ACTIVITY 1
In the noise cancellation passage, which device may perform method 400?
ACTIVITY 2
Continue the noise cancellation passage, starting after its last sentence.
──────── DOCUMENT SECTION
FIG. 4 shows an example method 400. The method 400 may be used to synchronize audio output for noise cancellation. The method 400 may be performed, for example, by the computing device 202 of FIG. 2. The method 400 may be used to ensure that interference audio emanating from speakers located on a first computing device and interference audio emanating from a second computing device located remote to the first computing device are simultaneously received at (i.e., captured by) one or more microphones located on the first computing device. Simultaneously receiving the interference audio emanating from speakers located on a first computing device and the interference audio emanating from a second computing device located remote to the first computing device at one or more microphones may comprise receiving the interference audio emanating from speakers located on the first computing device and the interference audio emanating from the second computing device at substantially the same time. The first computing device may comprise an AEC. As described above, ensuring that these different interference audio signals are captured by the microphone(s) at the same time eliminates the need for the AEC to cancel two independent echo tails. Thus, performance of the method 400 may ensure that the cancelling out of interference audio by the AEC is easier, less computationally intensive, and/or more accurate.
────────────────
──────── DATASET EXCERPT
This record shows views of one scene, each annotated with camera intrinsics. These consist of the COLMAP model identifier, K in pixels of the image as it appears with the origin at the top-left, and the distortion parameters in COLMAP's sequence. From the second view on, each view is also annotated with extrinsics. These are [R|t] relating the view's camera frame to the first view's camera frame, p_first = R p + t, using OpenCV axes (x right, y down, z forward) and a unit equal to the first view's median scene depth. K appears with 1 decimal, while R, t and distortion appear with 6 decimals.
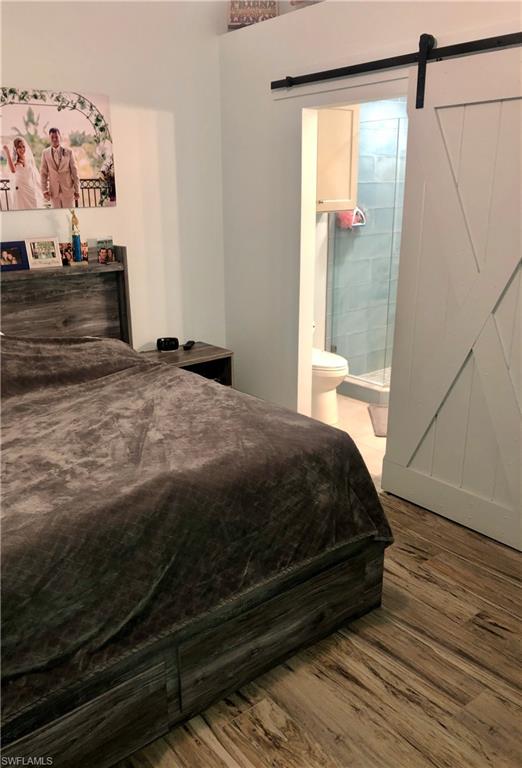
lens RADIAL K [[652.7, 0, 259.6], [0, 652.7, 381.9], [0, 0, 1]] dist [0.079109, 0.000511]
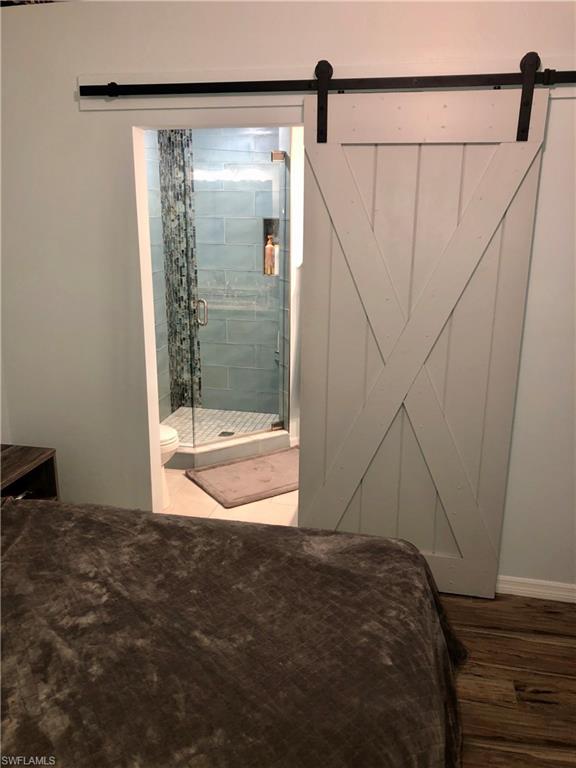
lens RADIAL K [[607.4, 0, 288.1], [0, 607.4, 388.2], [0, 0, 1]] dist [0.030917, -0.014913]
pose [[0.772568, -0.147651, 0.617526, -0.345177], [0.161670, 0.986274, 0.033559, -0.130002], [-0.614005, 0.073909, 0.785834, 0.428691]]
────────────────
WRITTEN REPLY 1
The computing device 202 of FIG. 2.

WRITTEN REPLY 2
A first computing device may comprise at least one speaker and at least one microphone input. At 402, a first time associated with the at least one microphone receiving first audio (i.e., first interference audio) from a second computing device located remote to the first computing device may be determined. For example, the first time may be determined by the first computing device.

The first computing device may be any device configured to perform voice recognition. For example, the first computing device may any device that is configured to receive a voice query or a voice command from one or more users. The first computing device may comprise at least one speaker and at least one microphone input. For example, the first computing device may comprise a STB. The second computing device may comprise, for example, any device that is configured to output audio. For example, the second computing device may comprise at least one of a television, a smart television, a desktop computer, a laptop computer, a handheld computer, a tablet, a smartphone, and a gaming console.

The first audio may be, for example, the audio portion of content (i.e., content audio). The first computing device may be configured to cause output of the content audio via the second computing device. To cause output of the content audio via the second computing device, the first computing device may send, to the second computing device, the content audio via HDMI. The second computing device may receive the content audio via HDMI and process the content audio. The second computing device may output the processed content audio via one or more speakers associated with the second computing device.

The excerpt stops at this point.